___ Document passage

ThromboGenics wins FDA panel nod for eye drug

Belgian biotech ThromboGenics has gained the endorsement of FDA advisers for its experimental eye drug ocriplasmin as a treatment for vision-impairing vitreomacular adhesion. The FDA advisory committee echoed some of the safety concerns raised in an agency staff review earlier this week, but members ultimately voted 6-3 that no additional studies of the treatment's impact on the retina were needed prior to approval, Bloomberg reported.

Ocriplasmin offers a potential alternative to surgery for some patients with the eye condition, which leads to retinal distortion and vision loss, according to ThromboGenics. Yet the FDA staff review highlighted an increase in eye pain, vision problems and other side effects among patients on the drug compared with those on placebo in the company's trial, the news service reported. Though panelists harbored some concerns of their own, the majority of them viewed the treatment as a better option for some than surgery.

"I suspect the sponsor and the ophthalmology community will identify which patients will have a higher potential for benefit," Susan MacDonald, a panel member from the Lahey Clinic in Peabody, MA, said, as quoted by Bloomberg.

The FDA is expected to make a call on the U.S. marketing of ThromboGenic's biologic by October 17, taking action on the company's lead drug in a key territory. The company says that about half a million patients in the U.S. and Europe could benefit from ocriplasmin, which could become the first therapeutic approved for symptomatic vitreomacular adhesion. Novartis ($NVS) controls marketing rights to the drug outside of the U.S.

______
___ Dataset excerpts

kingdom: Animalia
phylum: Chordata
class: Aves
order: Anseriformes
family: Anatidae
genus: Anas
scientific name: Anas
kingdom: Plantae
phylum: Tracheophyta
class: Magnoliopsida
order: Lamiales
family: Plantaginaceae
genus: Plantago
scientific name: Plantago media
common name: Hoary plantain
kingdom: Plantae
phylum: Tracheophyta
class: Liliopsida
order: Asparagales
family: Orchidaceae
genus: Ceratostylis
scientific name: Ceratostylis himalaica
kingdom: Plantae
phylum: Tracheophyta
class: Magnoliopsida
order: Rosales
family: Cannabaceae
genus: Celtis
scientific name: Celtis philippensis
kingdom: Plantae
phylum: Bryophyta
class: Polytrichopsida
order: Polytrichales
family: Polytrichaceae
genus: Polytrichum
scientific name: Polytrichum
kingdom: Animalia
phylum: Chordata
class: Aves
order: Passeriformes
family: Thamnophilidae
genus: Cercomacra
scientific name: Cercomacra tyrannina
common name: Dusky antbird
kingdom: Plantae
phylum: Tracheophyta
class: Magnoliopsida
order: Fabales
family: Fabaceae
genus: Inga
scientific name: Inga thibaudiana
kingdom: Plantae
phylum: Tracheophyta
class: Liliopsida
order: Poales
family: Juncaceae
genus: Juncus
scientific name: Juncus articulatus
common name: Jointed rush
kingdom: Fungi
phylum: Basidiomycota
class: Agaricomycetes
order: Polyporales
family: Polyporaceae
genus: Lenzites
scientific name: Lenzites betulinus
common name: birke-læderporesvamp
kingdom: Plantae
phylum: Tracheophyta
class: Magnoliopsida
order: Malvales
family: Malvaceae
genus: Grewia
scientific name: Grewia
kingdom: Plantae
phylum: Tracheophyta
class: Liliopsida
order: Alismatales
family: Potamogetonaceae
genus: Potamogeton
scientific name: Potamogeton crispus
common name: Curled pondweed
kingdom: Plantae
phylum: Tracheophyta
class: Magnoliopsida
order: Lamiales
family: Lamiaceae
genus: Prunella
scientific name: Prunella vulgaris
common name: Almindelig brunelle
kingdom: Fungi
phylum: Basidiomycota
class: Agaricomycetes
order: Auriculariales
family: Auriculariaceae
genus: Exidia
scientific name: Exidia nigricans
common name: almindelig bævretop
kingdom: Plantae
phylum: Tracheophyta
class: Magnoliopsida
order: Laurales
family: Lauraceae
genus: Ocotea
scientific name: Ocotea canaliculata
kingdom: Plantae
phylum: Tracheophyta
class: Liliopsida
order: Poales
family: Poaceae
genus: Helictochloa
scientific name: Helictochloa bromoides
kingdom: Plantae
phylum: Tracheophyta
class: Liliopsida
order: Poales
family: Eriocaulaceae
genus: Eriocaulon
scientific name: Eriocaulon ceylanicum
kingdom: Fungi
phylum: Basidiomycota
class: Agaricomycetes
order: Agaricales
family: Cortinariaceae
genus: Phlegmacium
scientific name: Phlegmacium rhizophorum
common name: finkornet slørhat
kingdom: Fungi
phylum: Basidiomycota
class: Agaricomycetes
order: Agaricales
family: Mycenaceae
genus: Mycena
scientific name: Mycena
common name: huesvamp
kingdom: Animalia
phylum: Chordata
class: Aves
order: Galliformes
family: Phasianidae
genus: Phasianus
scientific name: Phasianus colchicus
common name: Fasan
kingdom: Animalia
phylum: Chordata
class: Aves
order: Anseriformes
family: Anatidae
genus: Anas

______

Condense the paragraph of the ocriplasmin article that begins "Ocriplasmin offers a potential alternative" into a short bulleted list that keeps its main facts.

- According to ThromboGenics, ocriplasmin may offer some patients an alternative to surgery for the eye condition, which causes retinal distortion and vision loss.
- The FDA staff review found more eye pain, vision problems and other side effects with the drug than with placebo in the company's trial.
- Panelists had their own concerns, but most saw the treatment as a better option than surgery for some patients.